*OBJECTIF DE LA TÂCHE*: Retournez, sans aucune modification, le passage de l'extrait sur Marivaux qui commence par les mots contenant « Premier survol : chou » et se termine par « maîtres/esclaves et s’amende. ».

Incroyable, la pièce y est aussi fréquente que celles de Molière ! Soit il y a un prof obsessionnel au lycée Pissarro. Soit cette pièce sert en effet à développer l’esprit critique, « le jugement moral et la citoyenneté des élèves ».

Je ne me souviens pas d’avoir étudié Marivaux à l’époque. Il est pourtant dans tous les programmes scolaires. Alors, absent ? Plus probablement, gribouillais-je au fond de la classe. Pas avec le même succès que Guy Degrenne. Sans rancune. Alors, « Retour vers le futur » : 1980, Versailles chantier, O’Gaulois, l’avenue de Paris, ses contre-allées, ses platanes, le lycée Marie Curie, le Bac de français …

Premier survol : chou blanc. Il ne s’agit pas d’une robinsonnade. Plutôt d’une utopie insulaire. Point final ? Pas vraiment, je me laisse distraire et porter par « les clés de l’œuvre » d’Annie Collognat-Barès.

L’action se déroule en Grèce Antique. Un navire fait naufrage sur l’île des esclaves. Des esclaves qui se sont émancipés de leurs anciens maîtres. Les ont asservis à leur tour. Se sont donnés une constitution. Et après avoir digéré leur colère, leurs ressentiments, se sont donnés pour mission de changer les mentalités de ceux qui mettraient désormais le pied sur l’île et d’inverser les rôles pour que chacun prenne bien conscience de l’iniquité des relations maîtres/esclaves et s’amende.

Images avec coordonnées des points clés
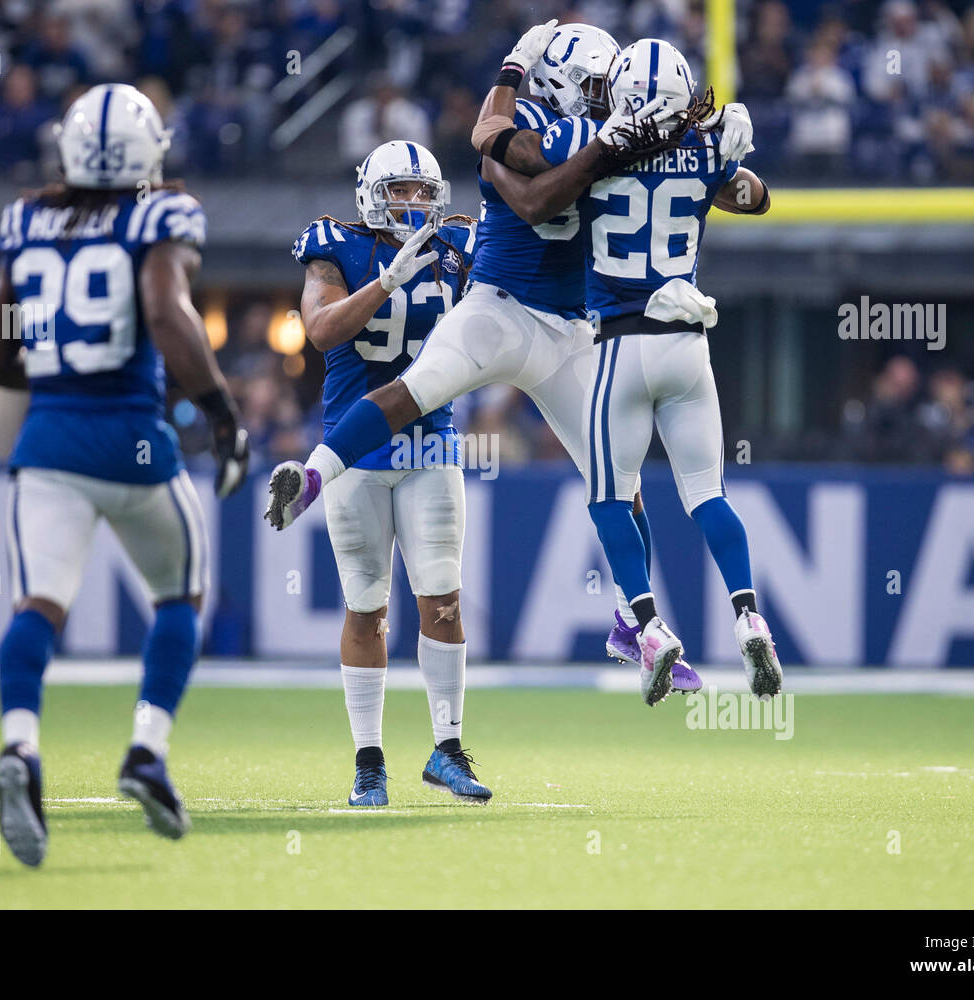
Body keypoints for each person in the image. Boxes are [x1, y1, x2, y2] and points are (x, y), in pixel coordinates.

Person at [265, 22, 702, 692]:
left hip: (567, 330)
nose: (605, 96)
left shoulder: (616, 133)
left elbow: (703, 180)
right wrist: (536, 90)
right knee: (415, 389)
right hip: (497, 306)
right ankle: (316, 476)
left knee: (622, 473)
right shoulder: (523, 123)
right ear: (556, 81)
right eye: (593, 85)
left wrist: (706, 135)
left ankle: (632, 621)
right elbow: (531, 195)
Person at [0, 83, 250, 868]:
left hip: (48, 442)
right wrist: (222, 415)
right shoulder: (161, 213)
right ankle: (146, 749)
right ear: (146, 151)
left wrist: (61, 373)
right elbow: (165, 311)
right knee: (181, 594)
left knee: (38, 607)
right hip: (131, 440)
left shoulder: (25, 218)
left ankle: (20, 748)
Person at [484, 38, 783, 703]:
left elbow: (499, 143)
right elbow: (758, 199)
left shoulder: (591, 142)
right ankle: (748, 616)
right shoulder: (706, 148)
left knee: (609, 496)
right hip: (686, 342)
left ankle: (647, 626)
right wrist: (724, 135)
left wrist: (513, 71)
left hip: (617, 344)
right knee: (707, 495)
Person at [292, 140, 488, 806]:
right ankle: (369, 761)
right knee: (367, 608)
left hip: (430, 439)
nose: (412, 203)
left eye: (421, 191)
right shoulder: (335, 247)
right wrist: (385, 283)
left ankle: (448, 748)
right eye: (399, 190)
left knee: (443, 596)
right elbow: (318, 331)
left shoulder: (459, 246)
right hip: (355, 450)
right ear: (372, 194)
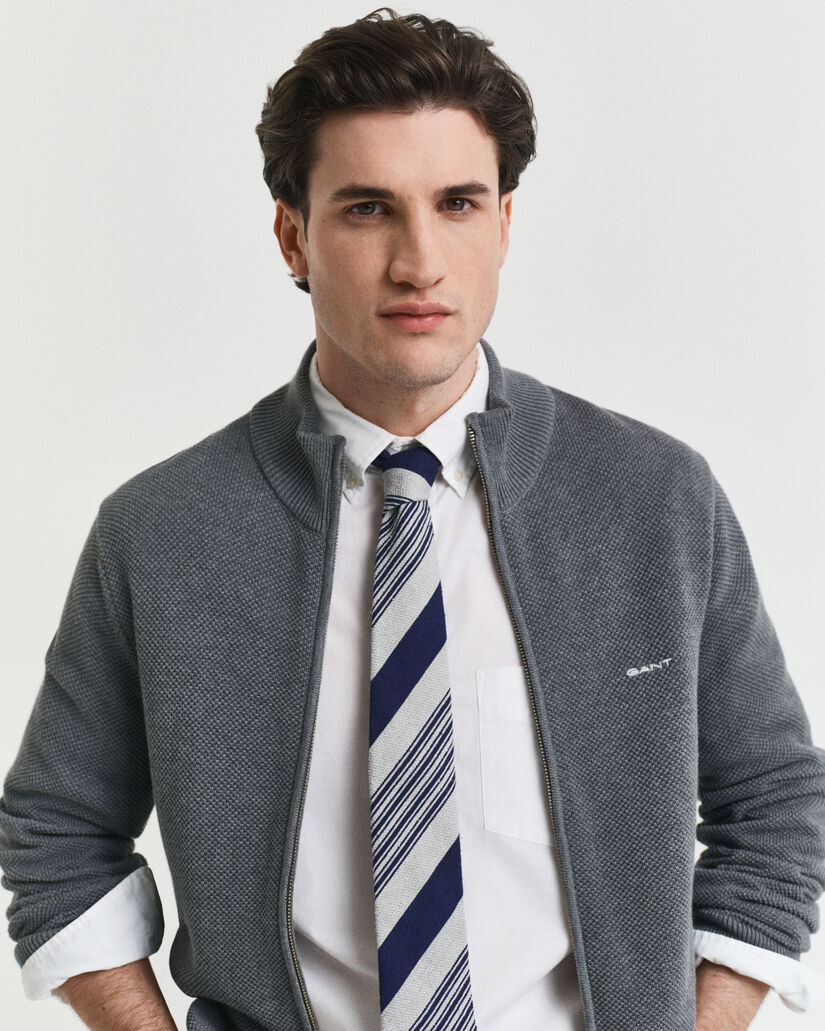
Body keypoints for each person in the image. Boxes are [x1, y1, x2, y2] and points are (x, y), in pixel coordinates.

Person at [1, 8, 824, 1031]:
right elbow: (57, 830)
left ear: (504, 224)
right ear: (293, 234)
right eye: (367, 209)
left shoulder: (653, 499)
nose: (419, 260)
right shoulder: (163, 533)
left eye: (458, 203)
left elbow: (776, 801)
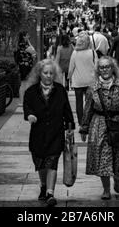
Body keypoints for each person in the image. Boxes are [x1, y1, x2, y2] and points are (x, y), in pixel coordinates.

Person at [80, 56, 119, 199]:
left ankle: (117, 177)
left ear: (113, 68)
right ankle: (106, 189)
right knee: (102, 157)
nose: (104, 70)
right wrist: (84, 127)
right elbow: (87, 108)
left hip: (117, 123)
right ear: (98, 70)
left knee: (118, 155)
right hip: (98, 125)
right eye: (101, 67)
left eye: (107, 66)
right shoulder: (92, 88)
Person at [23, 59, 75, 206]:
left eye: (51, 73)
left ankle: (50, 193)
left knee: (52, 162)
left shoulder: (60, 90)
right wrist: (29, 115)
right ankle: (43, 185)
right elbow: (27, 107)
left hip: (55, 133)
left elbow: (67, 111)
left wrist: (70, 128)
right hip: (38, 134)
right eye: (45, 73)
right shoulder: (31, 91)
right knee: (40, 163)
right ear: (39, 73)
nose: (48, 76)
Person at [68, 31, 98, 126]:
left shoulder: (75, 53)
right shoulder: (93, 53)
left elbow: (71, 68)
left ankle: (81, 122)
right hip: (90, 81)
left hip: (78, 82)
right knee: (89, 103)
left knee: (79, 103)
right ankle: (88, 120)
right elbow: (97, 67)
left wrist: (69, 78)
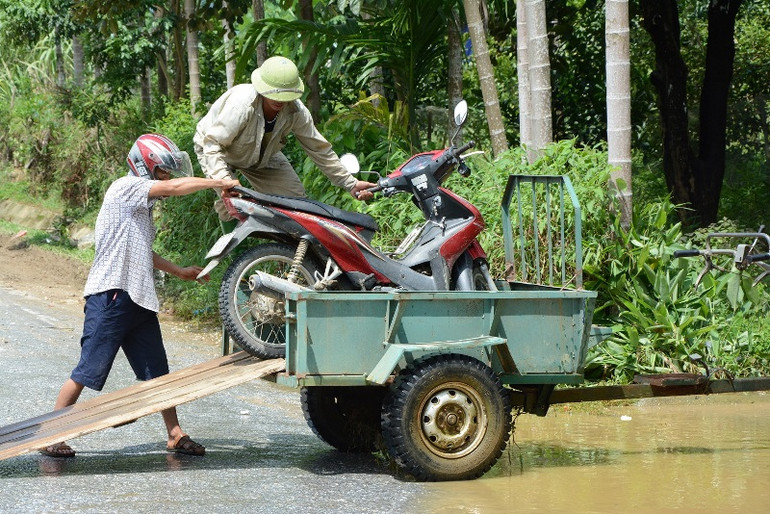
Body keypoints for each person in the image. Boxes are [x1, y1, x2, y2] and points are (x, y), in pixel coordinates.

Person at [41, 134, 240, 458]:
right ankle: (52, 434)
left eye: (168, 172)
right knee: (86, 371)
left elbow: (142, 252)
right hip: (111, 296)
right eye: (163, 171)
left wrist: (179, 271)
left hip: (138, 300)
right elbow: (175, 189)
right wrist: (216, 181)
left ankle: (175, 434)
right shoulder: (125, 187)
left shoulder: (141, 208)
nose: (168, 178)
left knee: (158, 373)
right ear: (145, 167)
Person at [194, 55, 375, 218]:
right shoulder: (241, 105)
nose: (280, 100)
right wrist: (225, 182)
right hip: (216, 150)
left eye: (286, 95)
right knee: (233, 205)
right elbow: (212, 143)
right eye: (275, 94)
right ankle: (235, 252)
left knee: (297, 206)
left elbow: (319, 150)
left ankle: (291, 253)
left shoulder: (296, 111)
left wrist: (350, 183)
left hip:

*RÉPONSE ATTENDUE*:
Premier survol : chou blanc. Il ne s’agit pas d’une robinsonnade. Plutôt d’une utopie insulaire. Point final ? Pas vraiment, je me laisse distraire et porter par « les clés de l’œuvre » d’Annie Collognat-Barès.

L’action se déroule en Grèce Antique. Un navire fait naufrage sur l’île des esclaves. Des esclaves qui se sont émancipés de leurs anciens maîtres. Les ont asservis à leur tour. Se sont donnés une constitution. Et après avoir digéré leur colère, leurs ressentiments, se sont donnés pour mission de changer les mentalités de ceux qui mettraient désormais le pied sur l’île et d’inverser les rôles pour que chacun prenne bien conscience de l’iniquité des relations maîtres/esclaves et s’amende.